The release of Ca2+ from intracellular stores is a fundamental element of signaling pathways involved in regulation of vascular tone, proliferation, apoptosis, and gene expression. Studies of sea urchin eggs have led to the identification of three functionally distinct Ca2+ signaling pathways triggered by IP3, cADPR, and NAADP. The coexistence and functional relevance of these distinct intracellular Ca2+ release systems has only been described in a few mammalian cell types. The purpose of this study was to determine whether the IP3, cADPR, and NAADP Ca2+ release systems coexist in smooth muscle cells (SMC) and to determine the specificity of these intracellular Ca2+ release pathways.

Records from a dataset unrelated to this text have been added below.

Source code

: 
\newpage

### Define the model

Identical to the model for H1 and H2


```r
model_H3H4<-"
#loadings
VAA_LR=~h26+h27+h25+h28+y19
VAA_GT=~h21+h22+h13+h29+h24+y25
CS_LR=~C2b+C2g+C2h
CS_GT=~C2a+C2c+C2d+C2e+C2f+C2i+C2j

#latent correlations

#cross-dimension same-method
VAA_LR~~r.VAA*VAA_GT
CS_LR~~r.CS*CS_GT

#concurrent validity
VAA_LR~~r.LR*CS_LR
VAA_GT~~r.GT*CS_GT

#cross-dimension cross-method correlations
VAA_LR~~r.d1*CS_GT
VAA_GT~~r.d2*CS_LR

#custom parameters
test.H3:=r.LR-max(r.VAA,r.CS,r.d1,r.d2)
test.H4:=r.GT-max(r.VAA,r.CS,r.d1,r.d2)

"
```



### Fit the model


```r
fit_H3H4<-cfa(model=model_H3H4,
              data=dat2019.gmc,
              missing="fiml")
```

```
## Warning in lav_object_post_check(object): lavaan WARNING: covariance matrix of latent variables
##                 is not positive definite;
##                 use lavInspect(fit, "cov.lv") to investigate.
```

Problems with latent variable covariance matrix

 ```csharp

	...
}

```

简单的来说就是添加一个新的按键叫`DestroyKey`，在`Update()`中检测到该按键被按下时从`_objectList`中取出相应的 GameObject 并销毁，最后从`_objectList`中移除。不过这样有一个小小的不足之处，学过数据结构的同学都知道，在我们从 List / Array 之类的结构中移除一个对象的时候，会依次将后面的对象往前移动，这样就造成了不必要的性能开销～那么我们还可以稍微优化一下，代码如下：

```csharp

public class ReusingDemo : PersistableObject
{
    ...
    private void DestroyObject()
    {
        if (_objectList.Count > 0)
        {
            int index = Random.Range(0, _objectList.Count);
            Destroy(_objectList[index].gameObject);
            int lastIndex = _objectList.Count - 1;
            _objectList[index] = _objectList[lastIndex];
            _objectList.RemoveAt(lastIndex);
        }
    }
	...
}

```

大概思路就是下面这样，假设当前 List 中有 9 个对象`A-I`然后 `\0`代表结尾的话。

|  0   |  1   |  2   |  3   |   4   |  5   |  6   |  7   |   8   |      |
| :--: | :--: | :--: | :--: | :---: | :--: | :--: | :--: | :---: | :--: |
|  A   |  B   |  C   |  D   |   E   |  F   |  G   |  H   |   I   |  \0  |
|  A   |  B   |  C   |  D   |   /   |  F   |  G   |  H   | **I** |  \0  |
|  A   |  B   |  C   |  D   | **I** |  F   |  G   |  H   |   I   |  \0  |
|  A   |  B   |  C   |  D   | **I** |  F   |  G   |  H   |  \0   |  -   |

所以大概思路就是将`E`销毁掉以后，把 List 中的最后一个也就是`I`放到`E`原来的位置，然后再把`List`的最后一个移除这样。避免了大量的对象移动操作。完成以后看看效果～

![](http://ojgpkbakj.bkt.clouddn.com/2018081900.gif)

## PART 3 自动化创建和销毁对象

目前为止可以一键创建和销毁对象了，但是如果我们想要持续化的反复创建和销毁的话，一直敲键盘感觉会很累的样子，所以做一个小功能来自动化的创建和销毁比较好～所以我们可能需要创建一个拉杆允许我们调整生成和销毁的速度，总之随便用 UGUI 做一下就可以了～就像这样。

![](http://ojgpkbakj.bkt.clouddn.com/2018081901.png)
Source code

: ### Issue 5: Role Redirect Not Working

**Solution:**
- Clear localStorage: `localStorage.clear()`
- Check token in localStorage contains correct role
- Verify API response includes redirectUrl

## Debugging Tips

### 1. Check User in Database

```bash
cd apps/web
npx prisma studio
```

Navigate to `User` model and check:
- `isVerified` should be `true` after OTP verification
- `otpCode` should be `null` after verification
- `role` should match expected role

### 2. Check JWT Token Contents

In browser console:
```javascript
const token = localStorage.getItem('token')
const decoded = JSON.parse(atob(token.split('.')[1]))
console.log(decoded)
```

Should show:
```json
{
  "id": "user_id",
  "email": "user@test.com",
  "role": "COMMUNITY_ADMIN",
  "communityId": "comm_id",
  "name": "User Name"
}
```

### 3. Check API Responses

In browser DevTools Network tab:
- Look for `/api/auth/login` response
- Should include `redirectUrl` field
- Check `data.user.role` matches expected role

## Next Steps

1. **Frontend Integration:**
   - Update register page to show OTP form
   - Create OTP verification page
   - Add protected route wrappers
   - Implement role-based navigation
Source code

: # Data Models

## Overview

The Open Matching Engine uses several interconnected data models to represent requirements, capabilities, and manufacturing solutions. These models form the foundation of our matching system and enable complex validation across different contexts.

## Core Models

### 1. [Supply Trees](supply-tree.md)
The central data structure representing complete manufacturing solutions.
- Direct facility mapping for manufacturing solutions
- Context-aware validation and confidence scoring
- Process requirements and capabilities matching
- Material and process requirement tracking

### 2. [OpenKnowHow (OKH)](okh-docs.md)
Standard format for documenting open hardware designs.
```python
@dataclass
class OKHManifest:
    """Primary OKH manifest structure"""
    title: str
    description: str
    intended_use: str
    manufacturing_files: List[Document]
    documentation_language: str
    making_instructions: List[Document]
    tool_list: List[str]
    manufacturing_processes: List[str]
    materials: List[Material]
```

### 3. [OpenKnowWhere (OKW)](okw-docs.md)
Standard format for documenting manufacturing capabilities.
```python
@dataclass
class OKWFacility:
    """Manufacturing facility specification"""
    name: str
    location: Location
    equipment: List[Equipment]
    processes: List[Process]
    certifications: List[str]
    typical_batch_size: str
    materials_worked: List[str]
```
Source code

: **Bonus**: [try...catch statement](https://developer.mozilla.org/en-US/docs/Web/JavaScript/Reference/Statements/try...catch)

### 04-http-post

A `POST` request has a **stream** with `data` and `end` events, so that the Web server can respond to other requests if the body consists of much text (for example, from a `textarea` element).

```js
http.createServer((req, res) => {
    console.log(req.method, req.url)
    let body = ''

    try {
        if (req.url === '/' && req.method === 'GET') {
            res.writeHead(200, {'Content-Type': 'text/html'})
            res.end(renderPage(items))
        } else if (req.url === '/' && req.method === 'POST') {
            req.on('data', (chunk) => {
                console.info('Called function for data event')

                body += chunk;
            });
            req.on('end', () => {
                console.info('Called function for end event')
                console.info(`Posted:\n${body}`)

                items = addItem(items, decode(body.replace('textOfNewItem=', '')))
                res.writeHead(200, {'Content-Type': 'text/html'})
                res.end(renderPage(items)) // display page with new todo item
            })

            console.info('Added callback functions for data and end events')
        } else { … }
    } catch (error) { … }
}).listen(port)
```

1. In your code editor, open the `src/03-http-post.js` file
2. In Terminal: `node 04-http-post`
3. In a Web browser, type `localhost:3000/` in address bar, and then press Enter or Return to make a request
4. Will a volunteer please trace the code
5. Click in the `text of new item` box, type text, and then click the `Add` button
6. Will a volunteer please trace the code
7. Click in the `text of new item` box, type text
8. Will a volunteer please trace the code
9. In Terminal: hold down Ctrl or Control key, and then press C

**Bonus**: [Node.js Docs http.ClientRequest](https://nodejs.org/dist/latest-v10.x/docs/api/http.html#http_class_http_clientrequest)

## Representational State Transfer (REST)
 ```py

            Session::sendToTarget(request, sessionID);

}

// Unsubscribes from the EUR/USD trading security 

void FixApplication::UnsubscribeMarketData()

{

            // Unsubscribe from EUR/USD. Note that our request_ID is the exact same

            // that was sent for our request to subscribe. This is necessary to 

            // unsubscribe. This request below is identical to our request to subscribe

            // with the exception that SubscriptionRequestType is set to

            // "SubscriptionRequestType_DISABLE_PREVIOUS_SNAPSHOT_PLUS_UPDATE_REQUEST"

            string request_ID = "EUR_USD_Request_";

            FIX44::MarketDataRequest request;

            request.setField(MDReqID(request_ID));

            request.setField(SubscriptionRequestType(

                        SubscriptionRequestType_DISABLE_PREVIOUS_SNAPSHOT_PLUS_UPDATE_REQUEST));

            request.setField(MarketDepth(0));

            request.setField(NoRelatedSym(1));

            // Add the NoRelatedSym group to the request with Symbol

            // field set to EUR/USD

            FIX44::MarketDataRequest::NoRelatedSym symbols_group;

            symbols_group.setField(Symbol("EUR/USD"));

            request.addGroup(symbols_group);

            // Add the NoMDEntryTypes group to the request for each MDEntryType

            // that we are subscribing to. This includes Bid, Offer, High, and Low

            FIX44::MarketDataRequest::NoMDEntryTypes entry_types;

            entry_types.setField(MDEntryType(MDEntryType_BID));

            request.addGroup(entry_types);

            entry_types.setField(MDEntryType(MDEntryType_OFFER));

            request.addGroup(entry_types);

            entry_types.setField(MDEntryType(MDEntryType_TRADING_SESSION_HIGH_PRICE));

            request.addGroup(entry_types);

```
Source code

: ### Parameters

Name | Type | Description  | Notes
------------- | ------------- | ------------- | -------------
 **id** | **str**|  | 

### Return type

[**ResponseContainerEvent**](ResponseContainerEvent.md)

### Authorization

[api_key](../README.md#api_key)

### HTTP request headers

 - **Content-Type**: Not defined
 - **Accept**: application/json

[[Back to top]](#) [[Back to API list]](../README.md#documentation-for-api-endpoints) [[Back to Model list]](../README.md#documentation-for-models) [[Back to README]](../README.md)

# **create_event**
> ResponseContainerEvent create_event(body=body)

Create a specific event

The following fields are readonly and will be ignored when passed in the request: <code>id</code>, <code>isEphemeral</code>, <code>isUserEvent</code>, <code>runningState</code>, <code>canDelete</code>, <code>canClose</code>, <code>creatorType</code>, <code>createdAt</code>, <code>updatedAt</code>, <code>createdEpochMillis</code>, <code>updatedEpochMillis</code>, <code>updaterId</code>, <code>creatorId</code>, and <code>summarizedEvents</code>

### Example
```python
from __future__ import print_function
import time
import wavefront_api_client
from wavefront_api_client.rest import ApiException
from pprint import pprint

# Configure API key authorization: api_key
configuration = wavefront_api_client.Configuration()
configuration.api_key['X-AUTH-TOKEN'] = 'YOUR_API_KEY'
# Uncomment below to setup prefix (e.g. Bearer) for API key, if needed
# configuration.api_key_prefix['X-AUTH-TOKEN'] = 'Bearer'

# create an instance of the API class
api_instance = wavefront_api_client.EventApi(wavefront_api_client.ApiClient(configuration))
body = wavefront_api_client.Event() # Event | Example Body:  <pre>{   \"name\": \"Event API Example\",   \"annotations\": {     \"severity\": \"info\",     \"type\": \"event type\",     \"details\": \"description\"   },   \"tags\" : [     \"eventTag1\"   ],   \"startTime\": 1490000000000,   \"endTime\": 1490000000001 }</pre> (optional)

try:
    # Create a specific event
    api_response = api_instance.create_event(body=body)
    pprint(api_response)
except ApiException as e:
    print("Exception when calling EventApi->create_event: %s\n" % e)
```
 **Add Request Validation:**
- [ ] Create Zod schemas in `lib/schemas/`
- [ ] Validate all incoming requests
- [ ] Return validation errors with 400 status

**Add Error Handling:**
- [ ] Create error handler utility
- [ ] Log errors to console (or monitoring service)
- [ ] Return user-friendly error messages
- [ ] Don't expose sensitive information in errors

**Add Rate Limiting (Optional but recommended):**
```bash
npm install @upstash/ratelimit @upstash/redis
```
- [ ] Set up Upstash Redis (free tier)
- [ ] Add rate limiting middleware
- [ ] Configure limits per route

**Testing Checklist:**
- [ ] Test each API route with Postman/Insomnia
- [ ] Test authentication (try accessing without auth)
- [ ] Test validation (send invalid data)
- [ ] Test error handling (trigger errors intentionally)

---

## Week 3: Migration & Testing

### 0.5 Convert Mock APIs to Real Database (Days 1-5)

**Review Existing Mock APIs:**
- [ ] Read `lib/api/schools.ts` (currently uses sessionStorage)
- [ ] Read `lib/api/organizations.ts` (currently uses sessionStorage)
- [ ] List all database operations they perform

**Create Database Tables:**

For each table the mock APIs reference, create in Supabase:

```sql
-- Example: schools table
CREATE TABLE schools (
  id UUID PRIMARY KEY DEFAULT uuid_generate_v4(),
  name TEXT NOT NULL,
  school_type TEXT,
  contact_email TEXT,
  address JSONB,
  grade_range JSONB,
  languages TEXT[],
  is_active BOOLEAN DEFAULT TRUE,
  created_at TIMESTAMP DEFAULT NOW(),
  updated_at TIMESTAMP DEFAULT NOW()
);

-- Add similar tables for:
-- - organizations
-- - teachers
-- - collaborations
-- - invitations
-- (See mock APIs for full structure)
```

Microsomes were prepared from rat aortic SMC (VSMC) and were loaded with 45Ca2+. cADPR, NAADP, and IP3 induced Ca2+ release from VSMC microsomes in a dose-dependent fashion. Heparin blocked only IP3-mediated Ca2+ release, whereas the ryanodine channel inhibitors 8-Br-cADPR and ruthenium red blocked only cADPR-induced Ca2+ release. Nifedipine, an L-type Ca2+ channel blocker, inhibited NAADP elicited Ca2+ release, but had no effect on IP3- or cADPR-mediated Ca2+ release. An increase in pH from 7.2 to 8.2 inhibited cADPR-mediated Ca2+ release, but had no effect on IP3- or NAADP-induced Ca2+ release. By RT-PCR, VSMC expressed ryanodine receptor types 1, 2, and 3. Ca2+-dependent binding of [3H]-ryanodine to VSMC microsomes was enhanced by the ryanodine receptor agonists 4-chloro-methyl-phenol (CMP) and caffeine, but was inhibited by ruthenium red and cADPR. We conclude that VSMC possess at least three functionally distinct pathways that promote intracellular Ca2+ release. IP3-, cADPR-, and NAADP-induced intracellular Ca2+ release may play a critical role in the maladaptive responses of VSMC to environmental stimuli that are characteristically associated with hypertension and/or atherogenesis.